What about conventional procedures – like knee and hip replacements? Can the market work there? Where patients pay with their own money, it already is working. Canadian patients routinely come to the United States for these procedures (in order to avoid lengthy waits for surgery in their own country). They get package prices and they pay about the same amount that Medicare pays. That’s about one-half to one fourth of what employer plans typically pay.
By the way, there is nothing the Canadians are doing that you can’t do. There are three requirements: (1) you must be willing to travel, (2) you must pay in advance and (3) you can’t have an insurance company step in after the fact and argue about whether the entire procedure was really necessary.
MediBid is a company that puts patients and doctors together for all manner of procedures. It has created an online competitive market. Patients submit data and their need for a procedure. Providers bid on price. Patients can also check out quality information about the providers.

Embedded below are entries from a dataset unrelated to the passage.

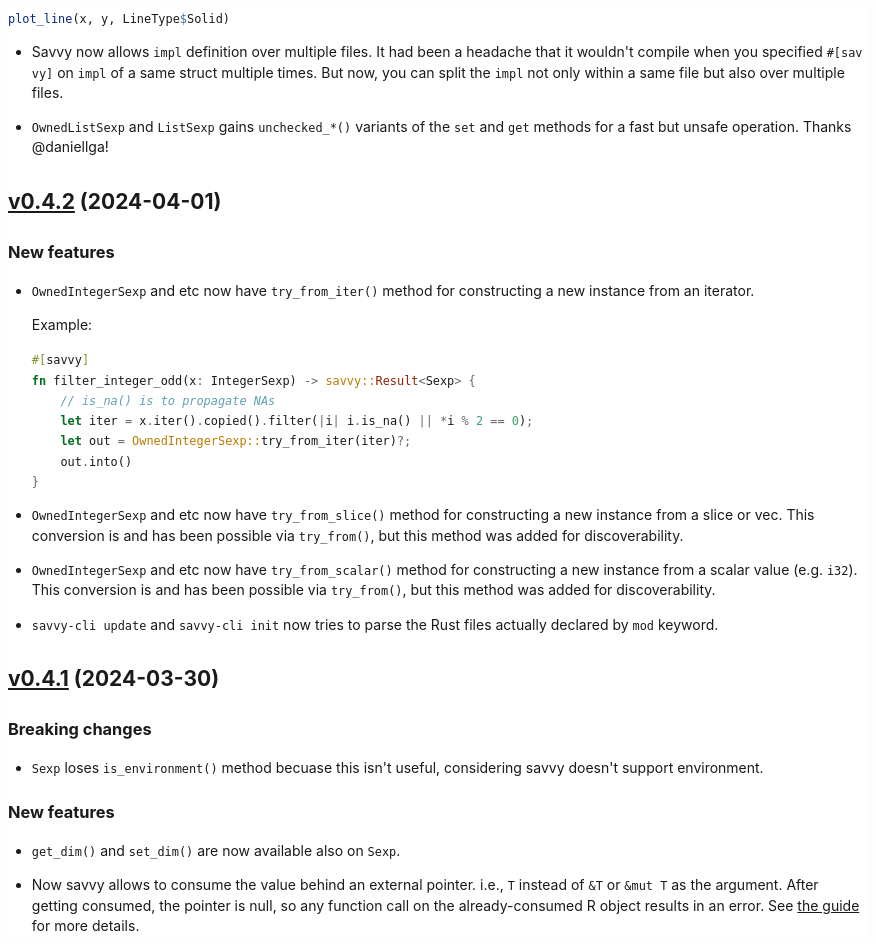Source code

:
   ```r
  plot_line(x, y, LineType$Solid)
  ```

- Savvy now allows `impl` definition over multiple files. It had been a headache
  that it wouldn't compile when you specified `#[savvy]` on `impl` of a same
  struct multiple times. But now, you can split the `impl` not only within a
  same file but also over multiple files.

- `OwnedListSexp` and `ListSexp` gains `unchecked_*()` variants of the `set` and
  `get` methods for a fast but unsafe operation. Thanks @daniellga!

## [v0.4.2] (2024-04-01)

### New features

- `OwnedIntegerSexp` and etc now have `try_from_iter()` method for constructing
  a new instance from an iterator.

  Example:

  ```rust
  #[savvy]
  fn filter_integer_odd(x: IntegerSexp) -> savvy::Result<Sexp> {
      // is_na() is to propagate NAs
      let iter = x.iter().copied().filter(|i| i.is_na() || *i % 2 == 0);
      let out = OwnedIntegerSexp::try_from_iter(iter)?;
      out.into()
  }
  ```

- `OwnedIntegerSexp` and etc now have `try_from_slice()` method for constructing
  a new instance from a slice or vec. This conversion is and has been possible
  via `try_from()`, but this method was added for discoverability.

- `OwnedIntegerSexp` and etc now have `try_from_scalar()` method for
  constructing a new instance from a scalar value (e.g. `i32`). This conversion
  is and has been possible via `try_from()`, but this method was added for
  discoverability.

- `savvy-cli update` and `savvy-cli init` now tries to parse the Rust files
  actually declared by `mod` keyword.

## [v0.4.1] (2024-03-30)

### Breaking changes

- `Sexp` loses `is_environment()` method becuase this isn't useful, considering
  savvy doesn't support environment.

### New features

- `get_dim()` and `set_dim()` are now available also on `Sexp`.

- Now savvy allows to consume the value behind an external pointer. i.e., `T`
  instead of `&T` or `&mut T` as the argument. After getting consumed, the
  pointer is null, so any function call on the already-consumed R object results
  in an error. See [the guide](https://yutannihilation.github.io/savvy/guide/struct.html) for more details.


[anyhow]: https://docs.rs/anyhow/latest/anyhow/index.html
[cargo-dist]: https://opensource.axo.dev/cargo-dist/
[Unreleased]: https://github.com/yutannihilation/savvy/compare/v0.8.10...HEAD
[v0.8.10]: https://github.com/yutannihilation/savvy/compare/v0.8.9...v0.8.10
[v0.8.9]: https://github.com/yutannihilation/savvy/compare/v0.8.8...v0.8.9
[v0.8.8]: https://github.com/yutannihilation/savvy/compare/v0.8.7...v0.8.8
[v0.8.7]: https://github.com/yutannihilation/savvy/compare/v0.8.6...v0.8.7
[v0.8.6]: https://github.com/yutannihilation/savvy/compare/v0.8.5...v0.8.6
[v0.8.5]: https://github.com/yutannihilation/savvy/compare/v0.8.4...v0.8.5
[v0.8.4]: https://github.com/yutannihilation/savvy/compare/v0.8.3...v0.8.4
[v0.8.3]: https://github.com/yutannihilation/savvy/compare/v0.8.2...v0.8.3
[v0.8.2]: https://github.com/yutannihilation/savvy/compare/v0.8.1...v0.8.2
[v0.8.1]: https://github.com/yutannihilation/savvy/compare/v0.8.0...v0.8.1
[v0.8.0]: https://github.com/yutannihilation/savvy/compare/v0.7.2...v0.8.0
[v0.7.2]: https://github.com/yutannihilation/savvy/compare/v0.7.1...v0.7.2
[v0.7.1]: https://github.com/yutannihilation/savvy/compare/v0.7.0...v0.7.1
[v0.7.0]: https://github.com/yutannihilation/savvy/compare/v0.6.8...v0.7.0
[v0.6.8]: https://github.com/yutannihilation/savvy/compare/v0.6.7...v0.6.8
[v0.6.7]: https://github.com/yutannihilation/savvy/compare/v0.6.6...v0.6.7
[v0.6.6]: https://github.com/yutannihilation/savvy/compare/v0.6.5...v0.6.6
[v0.6.5]: https://github.com/yutannihilation/savvy/compare/v0.6.4...v0.6.5
[v0.6.4]: https://github.com/yutannihilation/savvy/compare/v0.6.3...v0.6.4
[v0.6.3]: https://github.com/yutannihilation/savvy/compare/v0.6.2...v0.6.3
[v0.6.2]: https://github.com/yutannihilation/savvy/compare/v0.6.1...v0.6.2
[v0.6.1]: https://github.com/yutannihilation/savvy/compare/v0.6.0...v0.6.1
[v0.6.0]: https://github.com/yutannihilation/savvy/compare/v0.5.3...v0.6.0
[v0.5.3]: https://github.com/yutannihilation/savvy/compare/v0.5.2...v0.5.3
[v0.5.2]: https://github.com/yutannihilation/savvy/compare/v0.5.1...v0.5.2
[v0.5.1]: https://github.com/yutannihilation/savvy/compare/v0.5.0...v0.5.1
[v0.5.0]: https://github.com/yutannihilation/savvy/compare/v0.4.2...v0.5.0
[v0.4.2]: https://github.com/yutannihilation/savvy/compare/v0.4.1...v0.4.2
[v0.4.1]: https://github.com/yutannihilation/savvy/compare/v0.4.0...v0.4.1
[v0.4.0]: https://github.com/yutannihilation/savvy/compare/v0.3.0...v0.4.0
[v0.3.0]: https://github.com/yutannihilation/savvy/compare/v0.2.20...v0.3.0
[v0.2.20]: https://github.com/yutannihilation/savvy/compare/v0.2.19...v0.2.20
[v0.2.19]: https://github.com/yutannihilation/savvy/compare/v0.2.18...v0.2.19
[v0.2.18]: https://github.com/yutannihilation/savvy/compare/v0.2.17...v0.2.18
[v0.2.17]: https://github.com/yutannihilation/savvy/compare/v0.2.16...v0.2.17
[v0.2.16]: https://github.com/yutannihilation/savvy/compare/v0.2.15...v0.2.16
[v0.2.15]: https://github.com/yutannihilation/savvy/compare/v0.2.14...v0.2.15
[v0.2.14]: https://github.com/yutannihilation/savvy/compare/v0.2.13...v0.2.14
[v0.2.13]: https://github.com/yutannihilation/savvy/compare/v0.2.12...v0.2.13
[v0.2.12]: https://github.com/yutannihilation/savvy/compare/v0.2.11...v0.2.12
[v0.2.11]: https://github.com/yutannihilation/savvy/compare/v0.2.10...v0.2.11
[v0.2.10]: https://github.com/yutannihilation/savvy/compare/v0.2.9...v0.2.10
[v0.2.9]: https://github.com/yutannihilation/savvy/compare/v0.2.8...v0.2.9
[v0.2.8]: https://github.com/yutannihilation/savvy/compare/v0.2.7...v0.2.8
[v0.2.7]: https://github.com/yutannihilation/savvy/compare/v0.2.6...v0.2.7
[v0.2.6]: https://github.com/yutannihilation/savvy/compare/v0.2.5...v0.2.6
[v0.2.5]: https://github.com/yutannihilation/savvy/compare/v0.2.4...v0.2.5
[v0.2.4]: https://github.com/yutannihilation/savvy/compare/savvy-v0.2.2...v0.2.4
[v0.2.2]: https://github.com/yutannihilation/savvy/compare/savvy-v0.2.1...savvy-v0.2.2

Then there is the international market for medical tourism. You can shave one-third off the cost of surgical procedures and maybe more by traveling to Health City Cayman Islands. The center posts quality information online (infection rates, readmission rates and mortality rates) and I suspect that their numbers easily beat comparable figures at the hospital nearest you.
It’s also worth noting that most of the cost-saving innovations in health care have emerged outside the third-party payer system – initially catering to people paying with their own money, even if the third-party payers eventually came around.
  • Rx.Com came into existence to compete on price and quality with local pharmacies for patients who bought drugs with out-of-pocket funds.
  • Walk-in clinics emerged for patients who bought primary care with their own health care dollars.
  • Firms like Teladoc began providing phone and email doctor consultations – completely outside the third-party payer system.
If the idea of letting employees participate in a free medical marketplace seems too radical for some employers, I have a more modest suggestion. Liberate primary care.
That is, put two or three thousand dollars in an account for the employee every year and let the employee be completely responsible for all primary care, all diagnostics tests and maybe even all generic drugs.
Who is ready to serve these employees? Walmart, for one. Beginning this month, Sam’s Club is offering customers packages of healthcare services, including discounted dental care, free prescription drugs, and telephone health consultations in Michigan, Pennsylvania and North Carolina.
Also, Walmart has opened its first Health Center in Dallas Georgia, following its business model of “everyday low prices.” A dental cleaning costs $25, a doctor’s visit $40. A test for a urinary-tract infection is $10; a pap smear $50; a vitamin B-12 injection $18; and a flu shot $39.84.
Then there is concierge care. At one time only available to the very rich, a model of what is now called “direct primary care” has been developed by Atlas MD in Wichita and is rapidly spreading across the country.
The cost is $50 a month for an adult and $10 for a child. For that the family gets 24/7 access to a physician (including by phone and email), who provides all the services people traditionally expect from a family doctor. The family also gets access to generic drugs for prices lower than what Medicaid pays.
Ameriflex is a Dallas-based company that helps employers set up a platform for employees to connect with direct primary care doctors – bypassing insurance companies altogether.
A market for primary care is fast developing. Employers are foolish if they don’t take advantage of it.